Most patients with bilateral diaphragmatic paralysis eventually develop progressive ventilatory failure resulting from fatigue of the accessory muscles. Patients may have progressive disease with carbon dioxide retention and irreversible ventilatory failure. These patients require ventilatory assistance.
In one study, improvement was demonstrated after ventilatory support with external negative-pressure respirators in patients with carbon dioxide retention and decreased central ventilatory drive. Some patients who have decreased ventilatory strength had these measures of respiratory function normalize after a period of negative-pressure ventilatory assistance.
Patients with cor pulmonale (a form of heart failure) also may show improvement in function and correction of some abnormalities with nighttime or intermittent daytime non-invasive ventilation, such as CPAP or BiPAP.
If the patient does not respond to nasal or oral positive-pressure ventilation, alternative forms of therapy such as negative-pressure cuirass or pulmo-wrap, rocking bed, or positive-pressure pulmo-belt can be used.
Tracheotomy with positive-pressure intermittent or permanent ventilation is reserved for patients with life-threatening disease.
Patients should undergo a sleep study if he or she is considered for negative-pressure ventilation because it can precipitate or exacerbate pre-existing upper airway obstruction. Positive-pressure ventilation can minimize the need for a sleep study.
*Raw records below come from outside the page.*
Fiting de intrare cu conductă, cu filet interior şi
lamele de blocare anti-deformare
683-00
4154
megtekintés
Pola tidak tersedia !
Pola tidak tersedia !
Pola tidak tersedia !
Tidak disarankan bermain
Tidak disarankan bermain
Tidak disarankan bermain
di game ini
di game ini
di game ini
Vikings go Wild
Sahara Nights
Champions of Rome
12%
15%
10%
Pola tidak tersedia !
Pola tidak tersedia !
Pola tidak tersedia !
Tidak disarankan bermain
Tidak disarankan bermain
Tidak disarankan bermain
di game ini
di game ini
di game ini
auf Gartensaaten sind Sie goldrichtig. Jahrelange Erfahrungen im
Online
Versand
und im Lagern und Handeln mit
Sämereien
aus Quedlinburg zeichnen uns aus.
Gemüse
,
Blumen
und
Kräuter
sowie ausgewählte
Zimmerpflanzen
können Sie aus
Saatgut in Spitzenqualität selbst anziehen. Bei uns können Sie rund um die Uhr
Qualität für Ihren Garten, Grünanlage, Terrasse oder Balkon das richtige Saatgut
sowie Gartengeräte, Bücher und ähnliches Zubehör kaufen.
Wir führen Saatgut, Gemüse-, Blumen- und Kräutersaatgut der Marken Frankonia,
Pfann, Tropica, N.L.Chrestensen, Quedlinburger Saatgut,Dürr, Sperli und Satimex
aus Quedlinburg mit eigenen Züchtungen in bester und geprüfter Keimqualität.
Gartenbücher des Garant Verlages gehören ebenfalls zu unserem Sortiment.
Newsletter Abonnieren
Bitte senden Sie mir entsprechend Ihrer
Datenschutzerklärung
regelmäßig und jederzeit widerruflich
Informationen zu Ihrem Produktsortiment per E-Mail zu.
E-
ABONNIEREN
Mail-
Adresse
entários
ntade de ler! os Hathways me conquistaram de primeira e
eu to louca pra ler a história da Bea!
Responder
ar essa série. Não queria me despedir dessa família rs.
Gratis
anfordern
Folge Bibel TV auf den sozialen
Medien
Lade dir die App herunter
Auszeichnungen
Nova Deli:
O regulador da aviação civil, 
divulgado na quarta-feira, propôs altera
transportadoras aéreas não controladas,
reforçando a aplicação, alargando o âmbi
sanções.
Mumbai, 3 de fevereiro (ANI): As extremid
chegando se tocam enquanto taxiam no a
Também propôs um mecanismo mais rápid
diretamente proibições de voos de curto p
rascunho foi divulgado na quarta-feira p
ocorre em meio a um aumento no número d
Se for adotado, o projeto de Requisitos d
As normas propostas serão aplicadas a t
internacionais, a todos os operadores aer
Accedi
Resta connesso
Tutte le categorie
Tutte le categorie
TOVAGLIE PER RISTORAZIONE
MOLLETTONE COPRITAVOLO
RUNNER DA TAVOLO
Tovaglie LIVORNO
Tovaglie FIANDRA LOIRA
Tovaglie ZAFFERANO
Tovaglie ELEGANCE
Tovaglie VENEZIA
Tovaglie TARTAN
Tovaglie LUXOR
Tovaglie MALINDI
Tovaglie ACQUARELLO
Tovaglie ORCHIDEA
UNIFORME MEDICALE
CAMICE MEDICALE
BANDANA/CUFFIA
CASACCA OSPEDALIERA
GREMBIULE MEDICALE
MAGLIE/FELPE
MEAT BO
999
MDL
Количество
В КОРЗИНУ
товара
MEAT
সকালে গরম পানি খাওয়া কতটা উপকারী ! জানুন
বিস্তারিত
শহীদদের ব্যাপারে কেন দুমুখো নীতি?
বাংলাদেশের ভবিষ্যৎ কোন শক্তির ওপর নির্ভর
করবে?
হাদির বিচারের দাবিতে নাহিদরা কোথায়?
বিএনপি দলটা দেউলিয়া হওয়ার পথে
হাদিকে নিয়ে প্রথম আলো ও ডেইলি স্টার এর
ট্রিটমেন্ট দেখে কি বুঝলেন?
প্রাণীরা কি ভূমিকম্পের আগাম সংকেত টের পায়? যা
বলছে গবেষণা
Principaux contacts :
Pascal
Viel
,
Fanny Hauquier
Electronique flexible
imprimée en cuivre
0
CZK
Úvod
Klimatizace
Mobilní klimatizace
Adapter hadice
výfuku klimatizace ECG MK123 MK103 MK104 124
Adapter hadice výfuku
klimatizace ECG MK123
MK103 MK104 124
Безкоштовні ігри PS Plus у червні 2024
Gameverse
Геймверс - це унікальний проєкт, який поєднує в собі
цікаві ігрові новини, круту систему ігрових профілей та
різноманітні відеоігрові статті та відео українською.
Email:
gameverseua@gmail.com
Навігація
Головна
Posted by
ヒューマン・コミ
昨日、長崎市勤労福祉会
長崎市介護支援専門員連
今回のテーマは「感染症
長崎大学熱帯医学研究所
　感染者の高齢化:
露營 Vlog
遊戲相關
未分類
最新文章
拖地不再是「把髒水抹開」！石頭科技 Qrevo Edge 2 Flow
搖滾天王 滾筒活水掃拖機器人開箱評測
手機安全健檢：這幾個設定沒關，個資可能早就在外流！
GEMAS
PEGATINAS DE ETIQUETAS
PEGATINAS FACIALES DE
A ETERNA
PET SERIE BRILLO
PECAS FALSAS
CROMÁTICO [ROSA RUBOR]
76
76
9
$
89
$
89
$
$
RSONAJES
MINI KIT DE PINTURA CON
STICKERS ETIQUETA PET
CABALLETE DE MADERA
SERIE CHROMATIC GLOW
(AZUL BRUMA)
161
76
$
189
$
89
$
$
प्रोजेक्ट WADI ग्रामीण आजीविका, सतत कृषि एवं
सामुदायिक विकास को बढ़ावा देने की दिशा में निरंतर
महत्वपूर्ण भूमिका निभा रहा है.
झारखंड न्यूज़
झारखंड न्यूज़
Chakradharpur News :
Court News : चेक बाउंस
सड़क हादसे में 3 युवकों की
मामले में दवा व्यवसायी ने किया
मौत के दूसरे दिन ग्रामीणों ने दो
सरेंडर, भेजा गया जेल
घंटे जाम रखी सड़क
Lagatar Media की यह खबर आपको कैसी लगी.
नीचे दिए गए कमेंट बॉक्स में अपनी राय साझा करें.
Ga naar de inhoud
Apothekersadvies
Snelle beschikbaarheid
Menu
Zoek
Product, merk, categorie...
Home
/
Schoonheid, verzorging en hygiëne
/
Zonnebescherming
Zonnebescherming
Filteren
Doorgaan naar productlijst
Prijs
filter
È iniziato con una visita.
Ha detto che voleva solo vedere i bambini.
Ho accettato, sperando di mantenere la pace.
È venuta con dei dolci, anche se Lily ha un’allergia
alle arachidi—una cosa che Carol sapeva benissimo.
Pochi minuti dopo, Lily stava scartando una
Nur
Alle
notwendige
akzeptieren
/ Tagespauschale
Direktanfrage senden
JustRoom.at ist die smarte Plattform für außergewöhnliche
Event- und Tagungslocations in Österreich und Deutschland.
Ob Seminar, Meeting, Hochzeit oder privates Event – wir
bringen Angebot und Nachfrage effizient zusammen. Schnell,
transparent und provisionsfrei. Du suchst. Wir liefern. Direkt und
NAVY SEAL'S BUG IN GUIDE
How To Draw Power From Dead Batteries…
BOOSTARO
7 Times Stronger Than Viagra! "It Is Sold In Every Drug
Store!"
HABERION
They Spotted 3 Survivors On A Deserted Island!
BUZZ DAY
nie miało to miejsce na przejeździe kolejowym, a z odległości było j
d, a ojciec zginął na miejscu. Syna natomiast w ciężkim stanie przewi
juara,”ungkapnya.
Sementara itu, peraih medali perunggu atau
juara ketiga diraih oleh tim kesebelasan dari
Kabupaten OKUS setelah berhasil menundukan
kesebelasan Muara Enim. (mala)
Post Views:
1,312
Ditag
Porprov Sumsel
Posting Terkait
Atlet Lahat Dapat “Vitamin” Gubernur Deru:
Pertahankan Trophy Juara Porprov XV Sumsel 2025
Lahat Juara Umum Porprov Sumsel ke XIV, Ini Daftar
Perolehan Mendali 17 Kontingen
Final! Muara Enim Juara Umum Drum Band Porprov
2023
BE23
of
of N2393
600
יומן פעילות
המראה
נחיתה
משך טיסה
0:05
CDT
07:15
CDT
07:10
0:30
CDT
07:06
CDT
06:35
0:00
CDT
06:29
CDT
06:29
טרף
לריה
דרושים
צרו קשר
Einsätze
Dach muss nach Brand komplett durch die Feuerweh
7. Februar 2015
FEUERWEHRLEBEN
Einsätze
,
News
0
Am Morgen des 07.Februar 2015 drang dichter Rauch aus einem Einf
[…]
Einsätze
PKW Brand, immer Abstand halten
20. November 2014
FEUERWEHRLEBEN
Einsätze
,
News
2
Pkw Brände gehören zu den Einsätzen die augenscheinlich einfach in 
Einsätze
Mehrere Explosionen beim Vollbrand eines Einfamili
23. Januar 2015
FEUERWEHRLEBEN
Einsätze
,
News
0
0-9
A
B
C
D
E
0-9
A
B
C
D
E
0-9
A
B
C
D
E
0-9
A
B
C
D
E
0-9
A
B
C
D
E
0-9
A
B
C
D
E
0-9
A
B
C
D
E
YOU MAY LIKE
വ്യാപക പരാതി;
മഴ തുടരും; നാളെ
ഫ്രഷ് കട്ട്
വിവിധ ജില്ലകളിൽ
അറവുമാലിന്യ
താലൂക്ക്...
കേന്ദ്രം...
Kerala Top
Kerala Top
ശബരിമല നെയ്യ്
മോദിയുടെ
If the phrenic nerve in the diaphragm muscle is working properly and the problem lies in actually transmitting an impulse to the nerve, phrenic nerve or diaphragmatic pacing may be useful modalities in the treatment of this subset of patients.
Progressive reconditioning is recommended when using a diaphragmatic pacer. High stimulating frequencies and a prolonged period of pacing may lead to irreversible muscle dysfunction. Patients with diaphragmatic pacing require tracheotomies because pacer-induced breathing is not synchronized with the upper airway. Investigations with diaphragmatic pacers and upper airway sensors are ongoing.
Once a diagnosis of neurologic dysfunction is made, ordering studies to determine the cause is vital. A number of neurologic etiologies can be managed medically, but discovering the cause is often a challenge.
As far as surgery options, these are only possibilities in patients with actual anatomic defects in the diaphragm. The type of surgical intervention depends on the anatomic defect or problem.
I hope this at least gave you a little bit of information to work with, but in this case I would prefer to have a Pulmonologist or Neurologist address your specific issues directly.